Sonntag, 17. Februar 2013

17. Februar - Larrasoaña (ca. 32 km)


Heute morgen wachten wieder alle gemeinschaftlich auf. Sobald einer wach wird und sich anzieht, wachen auch die Anderen auf- Eine angenehme Aufbruchstimmung.
Wir starteten in einer Sechsergruppe und liefen die Ersten der vor uns liegenden 32 Kilometer. Schon nach dem Ersten taten mir dir Füße weh. Nicht an einer besonderen Stelle, sondern einfach überall!
Aber heute hatten wir fast nur Landstraße, die Pilger- Waldabkürzungen waren bei diesem Wetter gefährlich, bzw. zu anstrengend, denn in Roncesvalles lag eine Menge Schnee.
René, der seinen ersten Tag und somit noch keine Erfahrung mit diesen Wegen hatte, verabschiedete sich bald und wollte den Waldweg nehmen. Wir machten ein paar hundert Meter weiter Frühstückspause in einem Bäckereicafé und als wir wieder unterwegs waren, holte uns der abenteuerlustige René ein und meinte nur "Ich hatte schon bessere Ideen."
Wir liefen in einer Gruppe von 8 Leuten (zwei haben wir noch im Café getroffen) viele Kilometer über die Landstraße.

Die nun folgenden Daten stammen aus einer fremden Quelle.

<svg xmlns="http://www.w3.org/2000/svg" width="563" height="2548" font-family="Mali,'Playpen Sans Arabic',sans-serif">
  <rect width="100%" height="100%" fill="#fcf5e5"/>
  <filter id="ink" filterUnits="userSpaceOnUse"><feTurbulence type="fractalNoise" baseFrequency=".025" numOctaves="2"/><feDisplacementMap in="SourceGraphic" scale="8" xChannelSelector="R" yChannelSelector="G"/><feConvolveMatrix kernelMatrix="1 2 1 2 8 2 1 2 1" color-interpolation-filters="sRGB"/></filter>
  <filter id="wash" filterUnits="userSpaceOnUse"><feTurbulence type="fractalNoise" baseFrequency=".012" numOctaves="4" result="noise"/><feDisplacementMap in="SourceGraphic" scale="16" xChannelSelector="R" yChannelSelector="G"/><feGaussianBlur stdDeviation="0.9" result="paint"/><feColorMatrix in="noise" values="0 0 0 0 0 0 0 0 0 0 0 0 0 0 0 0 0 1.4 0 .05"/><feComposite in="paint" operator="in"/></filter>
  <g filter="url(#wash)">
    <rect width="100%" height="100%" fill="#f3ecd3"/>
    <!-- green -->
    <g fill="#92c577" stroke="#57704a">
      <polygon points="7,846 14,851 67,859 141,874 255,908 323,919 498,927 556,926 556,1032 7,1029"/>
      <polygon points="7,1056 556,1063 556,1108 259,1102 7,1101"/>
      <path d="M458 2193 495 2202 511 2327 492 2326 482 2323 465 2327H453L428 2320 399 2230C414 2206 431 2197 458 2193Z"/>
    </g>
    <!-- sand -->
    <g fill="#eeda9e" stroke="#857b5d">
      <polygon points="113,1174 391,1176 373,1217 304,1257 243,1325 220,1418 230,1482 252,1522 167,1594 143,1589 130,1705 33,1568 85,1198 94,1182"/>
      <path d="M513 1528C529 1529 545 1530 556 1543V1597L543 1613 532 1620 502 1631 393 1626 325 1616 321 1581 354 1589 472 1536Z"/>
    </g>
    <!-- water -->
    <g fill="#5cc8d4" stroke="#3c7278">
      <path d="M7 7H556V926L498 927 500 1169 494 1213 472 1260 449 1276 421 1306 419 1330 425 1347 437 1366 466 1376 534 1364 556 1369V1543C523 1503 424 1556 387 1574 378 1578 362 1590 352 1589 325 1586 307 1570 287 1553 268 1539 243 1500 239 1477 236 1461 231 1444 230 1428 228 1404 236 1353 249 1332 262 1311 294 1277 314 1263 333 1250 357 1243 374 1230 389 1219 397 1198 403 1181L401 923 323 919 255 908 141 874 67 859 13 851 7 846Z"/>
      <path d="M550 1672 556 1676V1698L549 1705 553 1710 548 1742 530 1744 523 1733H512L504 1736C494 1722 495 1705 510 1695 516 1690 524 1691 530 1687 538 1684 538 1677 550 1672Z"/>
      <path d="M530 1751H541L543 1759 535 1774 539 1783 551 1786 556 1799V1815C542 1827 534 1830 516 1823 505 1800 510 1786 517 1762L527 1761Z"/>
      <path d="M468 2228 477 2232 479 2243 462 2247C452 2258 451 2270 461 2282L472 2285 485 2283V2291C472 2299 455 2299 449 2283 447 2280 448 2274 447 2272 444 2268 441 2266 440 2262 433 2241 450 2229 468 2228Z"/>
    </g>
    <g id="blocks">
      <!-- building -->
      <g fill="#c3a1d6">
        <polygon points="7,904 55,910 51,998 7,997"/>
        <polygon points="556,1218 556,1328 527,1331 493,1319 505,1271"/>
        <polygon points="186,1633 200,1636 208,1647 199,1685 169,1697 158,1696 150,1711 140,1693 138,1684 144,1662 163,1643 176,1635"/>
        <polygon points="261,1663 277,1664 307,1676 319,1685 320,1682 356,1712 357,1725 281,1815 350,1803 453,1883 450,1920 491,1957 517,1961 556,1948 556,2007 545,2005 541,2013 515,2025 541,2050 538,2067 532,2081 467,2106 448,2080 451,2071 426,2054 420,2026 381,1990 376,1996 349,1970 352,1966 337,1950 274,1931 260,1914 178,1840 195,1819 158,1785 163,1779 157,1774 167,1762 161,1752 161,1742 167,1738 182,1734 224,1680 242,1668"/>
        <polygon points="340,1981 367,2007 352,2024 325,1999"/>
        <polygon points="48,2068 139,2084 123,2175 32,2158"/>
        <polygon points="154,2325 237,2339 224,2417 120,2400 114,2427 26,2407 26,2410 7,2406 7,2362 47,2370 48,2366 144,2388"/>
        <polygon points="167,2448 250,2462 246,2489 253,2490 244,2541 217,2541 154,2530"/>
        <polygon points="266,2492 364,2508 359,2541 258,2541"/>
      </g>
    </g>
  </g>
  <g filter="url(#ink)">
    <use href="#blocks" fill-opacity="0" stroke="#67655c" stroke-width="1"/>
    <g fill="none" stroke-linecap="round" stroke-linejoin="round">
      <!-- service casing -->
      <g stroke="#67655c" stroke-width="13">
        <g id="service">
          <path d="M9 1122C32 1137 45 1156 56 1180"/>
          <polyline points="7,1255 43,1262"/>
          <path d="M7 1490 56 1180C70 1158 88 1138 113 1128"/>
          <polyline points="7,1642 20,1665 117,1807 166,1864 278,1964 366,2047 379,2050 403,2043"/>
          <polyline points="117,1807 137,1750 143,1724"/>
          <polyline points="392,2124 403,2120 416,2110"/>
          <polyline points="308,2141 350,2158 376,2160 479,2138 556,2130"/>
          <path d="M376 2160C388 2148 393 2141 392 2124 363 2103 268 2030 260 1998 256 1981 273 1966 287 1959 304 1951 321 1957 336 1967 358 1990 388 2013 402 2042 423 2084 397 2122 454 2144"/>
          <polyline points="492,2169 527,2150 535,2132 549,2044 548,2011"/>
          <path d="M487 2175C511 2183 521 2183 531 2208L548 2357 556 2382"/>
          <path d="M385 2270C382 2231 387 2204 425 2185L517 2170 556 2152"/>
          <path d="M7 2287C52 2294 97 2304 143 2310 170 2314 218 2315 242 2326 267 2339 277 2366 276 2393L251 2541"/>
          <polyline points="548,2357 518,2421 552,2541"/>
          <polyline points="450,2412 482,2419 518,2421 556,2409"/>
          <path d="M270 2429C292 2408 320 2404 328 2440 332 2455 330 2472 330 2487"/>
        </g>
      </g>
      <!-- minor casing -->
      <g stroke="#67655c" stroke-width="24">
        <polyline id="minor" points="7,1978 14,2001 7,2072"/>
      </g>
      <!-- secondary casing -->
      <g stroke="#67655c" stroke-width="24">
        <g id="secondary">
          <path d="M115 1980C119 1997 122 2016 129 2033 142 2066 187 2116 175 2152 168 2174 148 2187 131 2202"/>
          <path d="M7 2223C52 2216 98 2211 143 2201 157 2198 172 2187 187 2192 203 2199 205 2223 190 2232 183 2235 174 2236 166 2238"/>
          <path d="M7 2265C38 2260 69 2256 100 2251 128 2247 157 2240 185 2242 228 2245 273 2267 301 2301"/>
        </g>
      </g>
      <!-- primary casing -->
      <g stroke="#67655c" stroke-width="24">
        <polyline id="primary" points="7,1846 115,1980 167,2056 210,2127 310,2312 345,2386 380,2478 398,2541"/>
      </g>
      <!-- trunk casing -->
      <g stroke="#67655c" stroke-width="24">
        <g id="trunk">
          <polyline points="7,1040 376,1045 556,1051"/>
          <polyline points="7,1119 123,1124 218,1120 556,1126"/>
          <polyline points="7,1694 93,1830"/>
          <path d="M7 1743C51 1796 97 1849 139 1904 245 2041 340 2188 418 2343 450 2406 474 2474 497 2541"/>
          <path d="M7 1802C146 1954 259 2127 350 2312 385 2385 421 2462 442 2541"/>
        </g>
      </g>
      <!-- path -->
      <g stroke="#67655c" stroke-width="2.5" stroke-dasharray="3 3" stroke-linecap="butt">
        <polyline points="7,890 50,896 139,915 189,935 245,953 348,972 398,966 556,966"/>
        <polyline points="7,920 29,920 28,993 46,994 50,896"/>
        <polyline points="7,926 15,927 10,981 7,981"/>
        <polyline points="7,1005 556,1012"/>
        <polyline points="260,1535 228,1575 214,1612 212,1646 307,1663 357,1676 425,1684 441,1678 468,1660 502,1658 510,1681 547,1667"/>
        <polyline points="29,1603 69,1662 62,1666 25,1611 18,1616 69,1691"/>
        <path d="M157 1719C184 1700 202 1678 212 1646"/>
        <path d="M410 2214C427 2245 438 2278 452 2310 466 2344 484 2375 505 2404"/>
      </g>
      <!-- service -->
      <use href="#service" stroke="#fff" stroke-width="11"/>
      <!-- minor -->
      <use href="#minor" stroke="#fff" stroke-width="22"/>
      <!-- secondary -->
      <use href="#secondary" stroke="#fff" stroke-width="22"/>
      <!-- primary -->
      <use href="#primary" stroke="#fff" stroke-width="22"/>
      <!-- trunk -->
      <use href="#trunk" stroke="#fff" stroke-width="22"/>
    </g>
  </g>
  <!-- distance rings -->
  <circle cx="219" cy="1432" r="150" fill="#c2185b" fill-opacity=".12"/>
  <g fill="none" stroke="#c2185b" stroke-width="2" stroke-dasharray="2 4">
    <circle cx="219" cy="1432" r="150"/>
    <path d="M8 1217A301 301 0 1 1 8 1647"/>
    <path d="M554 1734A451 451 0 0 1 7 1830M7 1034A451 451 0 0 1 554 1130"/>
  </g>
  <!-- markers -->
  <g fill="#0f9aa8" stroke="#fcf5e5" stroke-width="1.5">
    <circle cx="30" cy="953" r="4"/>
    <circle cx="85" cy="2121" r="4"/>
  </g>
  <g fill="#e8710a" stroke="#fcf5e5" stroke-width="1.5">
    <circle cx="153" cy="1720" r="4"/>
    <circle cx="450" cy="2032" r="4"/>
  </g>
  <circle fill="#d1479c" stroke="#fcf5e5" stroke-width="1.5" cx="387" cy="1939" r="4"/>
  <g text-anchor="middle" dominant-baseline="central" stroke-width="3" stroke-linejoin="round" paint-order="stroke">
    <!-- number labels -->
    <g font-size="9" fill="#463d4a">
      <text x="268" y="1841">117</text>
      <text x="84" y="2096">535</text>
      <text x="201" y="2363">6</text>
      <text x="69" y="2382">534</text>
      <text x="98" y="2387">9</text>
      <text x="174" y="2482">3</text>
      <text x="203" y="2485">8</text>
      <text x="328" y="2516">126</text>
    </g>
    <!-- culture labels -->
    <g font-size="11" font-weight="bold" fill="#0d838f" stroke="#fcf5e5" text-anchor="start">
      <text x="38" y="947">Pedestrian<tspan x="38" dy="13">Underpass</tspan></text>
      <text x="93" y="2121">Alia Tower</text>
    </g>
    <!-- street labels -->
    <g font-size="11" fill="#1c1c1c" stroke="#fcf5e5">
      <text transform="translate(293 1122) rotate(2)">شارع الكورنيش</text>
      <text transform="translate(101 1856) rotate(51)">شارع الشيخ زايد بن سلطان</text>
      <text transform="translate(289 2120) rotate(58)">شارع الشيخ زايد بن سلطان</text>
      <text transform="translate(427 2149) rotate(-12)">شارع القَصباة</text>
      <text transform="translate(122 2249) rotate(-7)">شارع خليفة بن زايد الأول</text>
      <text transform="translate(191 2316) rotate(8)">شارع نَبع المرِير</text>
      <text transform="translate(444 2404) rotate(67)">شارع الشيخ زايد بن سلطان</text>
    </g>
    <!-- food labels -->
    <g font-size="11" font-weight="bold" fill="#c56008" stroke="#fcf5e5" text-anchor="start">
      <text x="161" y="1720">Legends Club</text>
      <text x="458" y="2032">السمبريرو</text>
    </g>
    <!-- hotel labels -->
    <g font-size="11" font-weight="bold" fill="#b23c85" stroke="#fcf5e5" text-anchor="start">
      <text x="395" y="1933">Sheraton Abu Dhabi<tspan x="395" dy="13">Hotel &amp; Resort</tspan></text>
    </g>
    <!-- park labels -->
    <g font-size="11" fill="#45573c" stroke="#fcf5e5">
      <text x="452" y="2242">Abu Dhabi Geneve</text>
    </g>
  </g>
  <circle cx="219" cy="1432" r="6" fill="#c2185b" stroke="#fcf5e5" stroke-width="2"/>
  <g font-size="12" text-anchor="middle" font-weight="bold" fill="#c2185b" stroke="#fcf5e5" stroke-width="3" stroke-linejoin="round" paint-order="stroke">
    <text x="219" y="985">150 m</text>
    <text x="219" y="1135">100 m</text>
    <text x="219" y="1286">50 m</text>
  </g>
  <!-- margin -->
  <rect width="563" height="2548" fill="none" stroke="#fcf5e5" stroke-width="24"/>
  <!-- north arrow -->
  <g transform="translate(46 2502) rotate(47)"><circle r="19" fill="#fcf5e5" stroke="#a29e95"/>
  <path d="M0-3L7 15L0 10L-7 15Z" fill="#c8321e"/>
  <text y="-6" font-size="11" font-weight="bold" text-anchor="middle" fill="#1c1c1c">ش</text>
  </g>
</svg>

Es ging immer wieder mal bergauf und bergab, war aber auszuhalten.
Gegen Mittag mussten wir einen Berg überqueren, der zwar keine Pyrenäengröße hatte, uns aber trotzdem etwa eine Stunde lang eine Menge abverlangte. Es ging immer stramm nach oben.
Die Sonne schien und wir schwitzten in unserer Winterkleidung, aber jedes Teil, das man auszieht, muss  man auf dem Rücken tragen…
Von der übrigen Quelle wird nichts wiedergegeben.